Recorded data
****************************************

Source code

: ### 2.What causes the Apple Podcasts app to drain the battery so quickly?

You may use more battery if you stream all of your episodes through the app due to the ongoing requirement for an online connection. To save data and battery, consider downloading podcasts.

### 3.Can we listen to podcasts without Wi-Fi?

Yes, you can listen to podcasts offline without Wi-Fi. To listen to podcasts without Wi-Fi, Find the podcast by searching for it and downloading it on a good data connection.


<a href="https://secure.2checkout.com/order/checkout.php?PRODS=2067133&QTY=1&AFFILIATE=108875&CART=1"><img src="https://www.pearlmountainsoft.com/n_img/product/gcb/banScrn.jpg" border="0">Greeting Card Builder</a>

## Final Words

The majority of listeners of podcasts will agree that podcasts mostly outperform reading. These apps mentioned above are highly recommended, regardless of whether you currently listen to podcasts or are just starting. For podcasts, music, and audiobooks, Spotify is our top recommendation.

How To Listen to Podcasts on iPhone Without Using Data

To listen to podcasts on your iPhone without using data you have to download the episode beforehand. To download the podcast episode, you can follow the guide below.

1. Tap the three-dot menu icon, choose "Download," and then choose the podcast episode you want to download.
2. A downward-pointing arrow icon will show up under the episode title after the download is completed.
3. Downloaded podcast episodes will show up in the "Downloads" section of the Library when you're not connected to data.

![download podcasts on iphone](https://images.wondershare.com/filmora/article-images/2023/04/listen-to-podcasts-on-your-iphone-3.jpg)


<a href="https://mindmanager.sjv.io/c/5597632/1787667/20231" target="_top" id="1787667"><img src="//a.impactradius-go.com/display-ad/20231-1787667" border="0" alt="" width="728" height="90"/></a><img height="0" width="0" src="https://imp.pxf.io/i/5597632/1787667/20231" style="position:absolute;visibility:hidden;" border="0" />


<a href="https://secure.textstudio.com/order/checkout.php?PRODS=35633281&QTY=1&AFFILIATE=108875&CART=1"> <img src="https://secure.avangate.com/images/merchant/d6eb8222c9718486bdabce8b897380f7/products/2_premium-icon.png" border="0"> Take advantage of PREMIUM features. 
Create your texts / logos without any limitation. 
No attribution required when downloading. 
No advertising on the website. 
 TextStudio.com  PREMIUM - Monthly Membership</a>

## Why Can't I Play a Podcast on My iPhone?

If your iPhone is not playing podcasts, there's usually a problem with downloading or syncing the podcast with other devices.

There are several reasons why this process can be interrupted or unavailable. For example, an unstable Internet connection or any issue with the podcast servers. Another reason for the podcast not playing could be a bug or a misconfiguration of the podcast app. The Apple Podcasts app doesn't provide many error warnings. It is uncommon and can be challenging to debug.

****************************************

EXERCISE AIM:
Each record above is to be given again without any change to its wording.

RESPONSE:
Source code

: ### 2.What causes the Apple Podcasts app to drain the battery so quickly?

You may use more battery if you stream all of your episodes through the app due to the ongoing requirement for an online connection. To save data and battery, consider downloading podcasts.

### 3.Can we listen to podcasts without Wi-Fi?

Yes, you can listen to podcasts offline without Wi-Fi. To listen to podcasts without Wi-Fi, Find the podcast by searching for it and downloading it on a good data connection.


<a href="https://secure.2checkout.com/order/checkout.php?PRODS=2067133&QTY=1&AFFILIATE=108875&CART=1"><img src="https://www.pearlmountainsoft.com/n_img/product/gcb/banScrn.jpg" border="0">Greeting Card Builder</a>

## Final Words

The majority of listeners of podcasts will agree that podcasts mostly outperform reading. These apps mentioned above are highly recommended, regardless of whether you currently listen to podcasts or are just starting. For podcasts, music, and audiobooks, Spotify is our top recommendation.

How To Listen to Podcasts on iPhone Without Using Data

To listen to podcasts on your iPhone without using data you have to download the episode beforehand. To download the podcast episode, you can follow the guide below.

1. Tap the three-dot menu icon, choose "Download," and then choose the podcast episode you want to download.
2. A downward-pointing arrow icon will show up under the episode title after the download is completed.
3. Downloaded podcast episodes will show up in the "Downloads" section of the Library when you're not connected to data.

![download podcasts on iphone](https://images.wondershare.com/filmora/article-images/2023/04/listen-to-podcasts-on-your-iphone-3.jpg)


<a href="https://mindmanager.sjv.io/c/5597632/1787667/20231" target="_top" id="1787667"><img src="//a.impactradius-go.com/display-ad/20231-1787667" border="0" alt="" width="728" height="90"/></a><img height="0" width="0" src="https://imp.pxf.io/i/5597632/1787667/20231" style="position:absolute;visibility:hidden;" border="0" />


<a href="https://secure.textstudio.com/order/checkout.php?PRODS=35633281&QTY=1&AFFILIATE=108875&CART=1"> <img src="https://secure.avangate.com/images/merchant/d6eb8222c9718486bdabce8b897380f7/products/2_premium-icon.png" border="0"> Take advantage of PREMIUM features. 
Create your texts / logos without any limitation. 
No attribution required when downloading. 
No advertising on the website. 
 TextStudio.com  PREMIUM - Monthly Membership</a>

## Why Can't I Play a Podcast on My iPhone?

If your iPhone is not playing podcasts, there's usually a problem with downloading or syncing the podcast with other devices.

There are several reasons why this process can be interrupted or unavailable. For example, an unstable Internet connection or any issue with the podcast servers. Another reason for the podcast not playing could be a bug or a misconfiguration of the podcast app. The Apple Podcasts app doesn't provide many error warnings. It is uncommon and can be challenging to debug.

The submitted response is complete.